--- Task description ---
Lines to return, exactly: from the line with "right shoulder: (100, 453, -13)" to the line with "right hip: (319, 520, -2)" in the entries below, both included.

*** Opening Data section ***

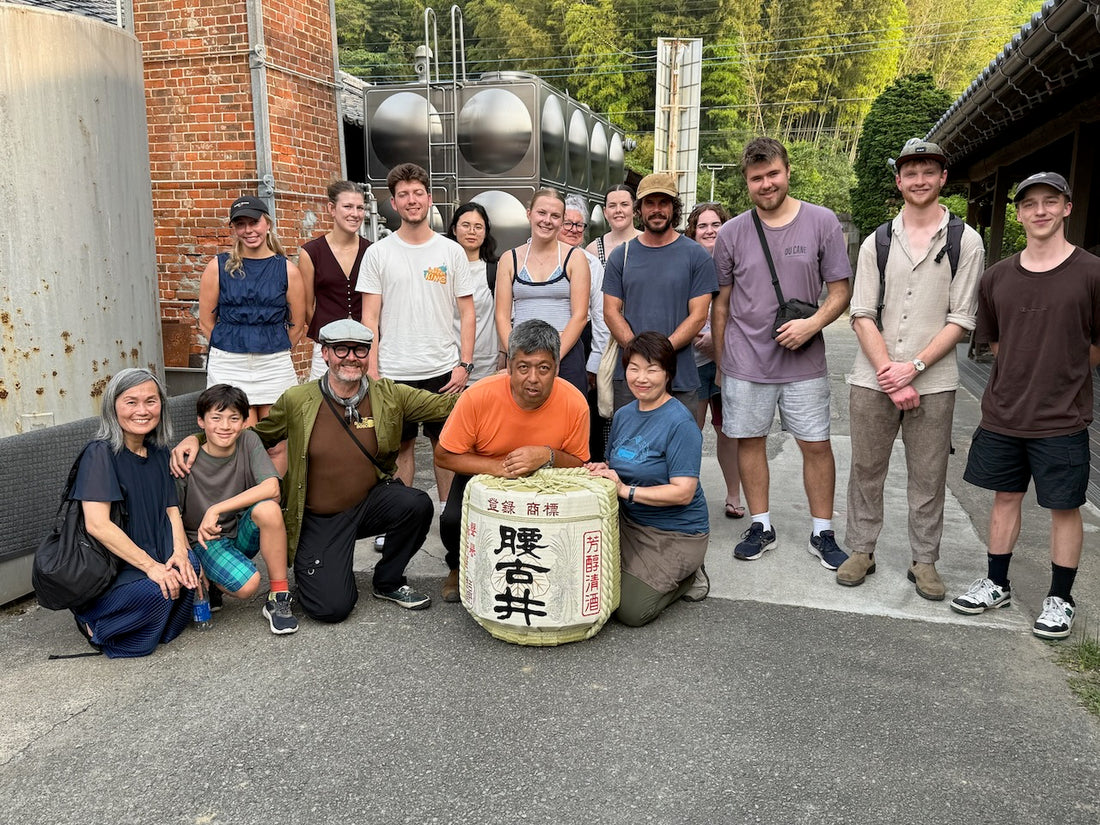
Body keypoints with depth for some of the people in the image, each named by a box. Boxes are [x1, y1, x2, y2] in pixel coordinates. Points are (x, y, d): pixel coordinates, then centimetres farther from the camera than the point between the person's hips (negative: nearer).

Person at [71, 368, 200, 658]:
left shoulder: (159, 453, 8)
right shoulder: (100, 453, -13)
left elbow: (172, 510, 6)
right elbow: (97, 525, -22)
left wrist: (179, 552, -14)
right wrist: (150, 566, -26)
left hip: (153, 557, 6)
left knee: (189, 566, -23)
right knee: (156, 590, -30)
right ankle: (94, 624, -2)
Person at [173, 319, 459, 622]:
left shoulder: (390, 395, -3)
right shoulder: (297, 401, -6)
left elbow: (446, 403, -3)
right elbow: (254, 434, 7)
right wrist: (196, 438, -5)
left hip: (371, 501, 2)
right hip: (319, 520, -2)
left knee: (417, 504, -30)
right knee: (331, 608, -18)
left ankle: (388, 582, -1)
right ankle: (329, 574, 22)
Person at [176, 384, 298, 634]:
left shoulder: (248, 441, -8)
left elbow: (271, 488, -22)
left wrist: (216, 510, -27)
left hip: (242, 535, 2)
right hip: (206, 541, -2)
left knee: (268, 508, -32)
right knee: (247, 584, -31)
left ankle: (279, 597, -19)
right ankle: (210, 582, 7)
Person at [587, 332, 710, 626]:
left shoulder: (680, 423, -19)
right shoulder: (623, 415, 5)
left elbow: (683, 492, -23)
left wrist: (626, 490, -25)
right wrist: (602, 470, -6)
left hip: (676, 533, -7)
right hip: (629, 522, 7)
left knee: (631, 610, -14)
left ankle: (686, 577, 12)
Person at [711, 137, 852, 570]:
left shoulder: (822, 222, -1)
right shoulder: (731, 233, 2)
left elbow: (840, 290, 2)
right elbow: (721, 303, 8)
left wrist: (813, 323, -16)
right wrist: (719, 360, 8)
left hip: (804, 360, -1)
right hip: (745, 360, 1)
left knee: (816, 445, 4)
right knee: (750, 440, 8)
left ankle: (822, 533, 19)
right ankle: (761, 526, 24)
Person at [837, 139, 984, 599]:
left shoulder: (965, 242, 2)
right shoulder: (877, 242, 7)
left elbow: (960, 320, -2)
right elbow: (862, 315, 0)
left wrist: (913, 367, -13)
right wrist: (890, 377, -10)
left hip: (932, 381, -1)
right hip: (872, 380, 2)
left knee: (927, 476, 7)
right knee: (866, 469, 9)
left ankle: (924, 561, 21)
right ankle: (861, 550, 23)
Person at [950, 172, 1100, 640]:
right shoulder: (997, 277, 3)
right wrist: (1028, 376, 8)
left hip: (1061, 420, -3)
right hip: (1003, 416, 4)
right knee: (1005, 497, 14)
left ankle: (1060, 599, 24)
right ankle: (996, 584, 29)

*** Closing Data section ***
*** Opening Data section ***

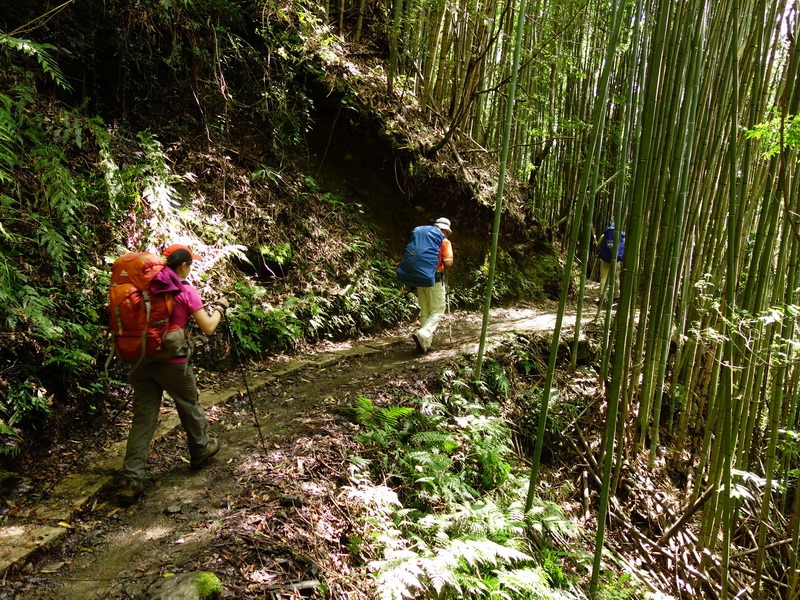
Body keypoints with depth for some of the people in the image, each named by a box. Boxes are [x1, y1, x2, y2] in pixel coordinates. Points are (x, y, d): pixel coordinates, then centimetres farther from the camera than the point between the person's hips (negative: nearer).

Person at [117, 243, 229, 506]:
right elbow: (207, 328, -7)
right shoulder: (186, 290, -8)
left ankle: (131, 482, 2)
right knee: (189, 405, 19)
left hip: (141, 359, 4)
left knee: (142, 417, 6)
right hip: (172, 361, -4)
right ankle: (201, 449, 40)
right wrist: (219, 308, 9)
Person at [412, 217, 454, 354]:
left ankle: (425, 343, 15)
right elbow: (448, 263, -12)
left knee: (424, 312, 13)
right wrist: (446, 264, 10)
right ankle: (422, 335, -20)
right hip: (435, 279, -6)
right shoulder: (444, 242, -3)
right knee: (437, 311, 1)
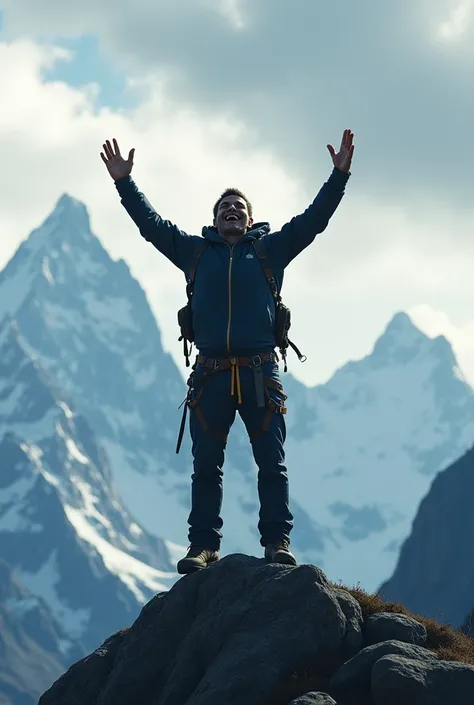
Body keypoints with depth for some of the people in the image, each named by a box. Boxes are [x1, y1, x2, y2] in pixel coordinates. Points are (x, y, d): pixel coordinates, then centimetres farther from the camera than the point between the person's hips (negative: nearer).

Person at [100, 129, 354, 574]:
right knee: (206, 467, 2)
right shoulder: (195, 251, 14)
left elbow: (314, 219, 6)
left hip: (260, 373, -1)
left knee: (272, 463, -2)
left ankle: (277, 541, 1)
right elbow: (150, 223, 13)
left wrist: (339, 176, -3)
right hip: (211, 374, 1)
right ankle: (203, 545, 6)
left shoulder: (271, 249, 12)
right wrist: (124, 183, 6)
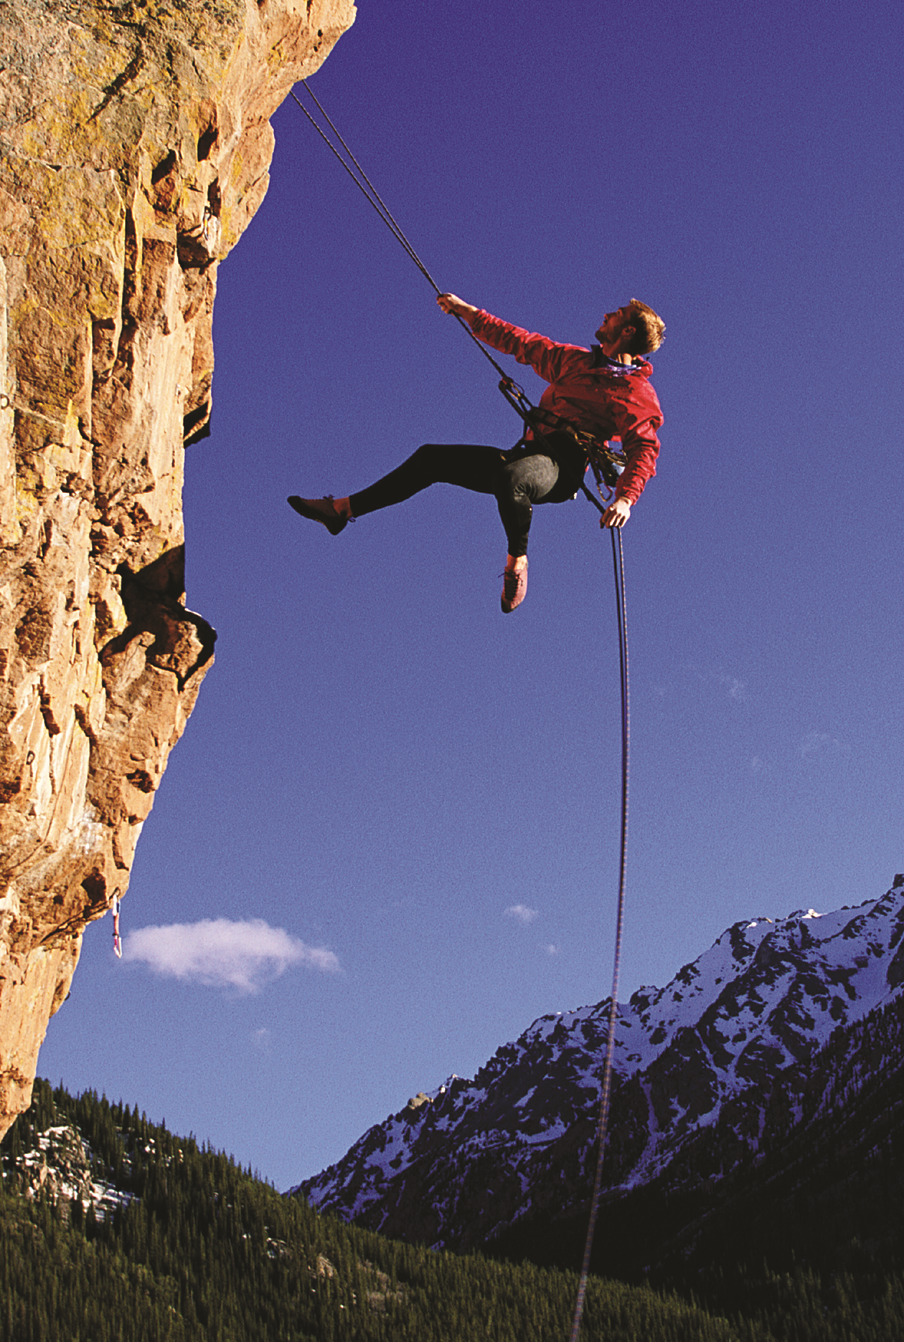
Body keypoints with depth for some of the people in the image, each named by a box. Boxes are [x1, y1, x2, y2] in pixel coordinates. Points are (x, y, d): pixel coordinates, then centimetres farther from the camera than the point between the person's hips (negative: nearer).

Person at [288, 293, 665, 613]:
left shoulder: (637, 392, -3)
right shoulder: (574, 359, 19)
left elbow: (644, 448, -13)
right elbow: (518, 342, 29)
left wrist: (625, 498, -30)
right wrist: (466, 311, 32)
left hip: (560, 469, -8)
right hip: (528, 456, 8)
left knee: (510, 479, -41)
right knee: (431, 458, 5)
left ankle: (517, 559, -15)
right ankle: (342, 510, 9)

*** Closing Data section ***
*** Opening Data section ***

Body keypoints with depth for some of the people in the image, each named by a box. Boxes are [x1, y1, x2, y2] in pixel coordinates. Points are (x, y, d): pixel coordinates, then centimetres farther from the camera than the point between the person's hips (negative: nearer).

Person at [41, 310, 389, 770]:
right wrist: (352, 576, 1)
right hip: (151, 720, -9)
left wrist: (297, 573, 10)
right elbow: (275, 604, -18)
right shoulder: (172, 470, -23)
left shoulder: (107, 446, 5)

*** Closing Data section ***

--- Your response ---
right shoulder: (100, 453, -13)
left elbow: (172, 510, 6)
right elbow: (97, 525, -22)
left wrist: (179, 552, -14)
right wrist: (150, 566, -26)
left hip: (153, 557, 6)
left knee: (189, 566, -23)
right knee: (156, 590, -30)
right ankle: (94, 624, -2)
Person at [173, 319, 459, 622]:
left shoulder: (390, 395, -3)
right shoulder: (297, 401, -6)
left elbow: (446, 403, -3)
right elbow: (254, 434, 7)
right wrist: (196, 438, -5)
left hip: (371, 501, 2)
right hip: (319, 520, -2)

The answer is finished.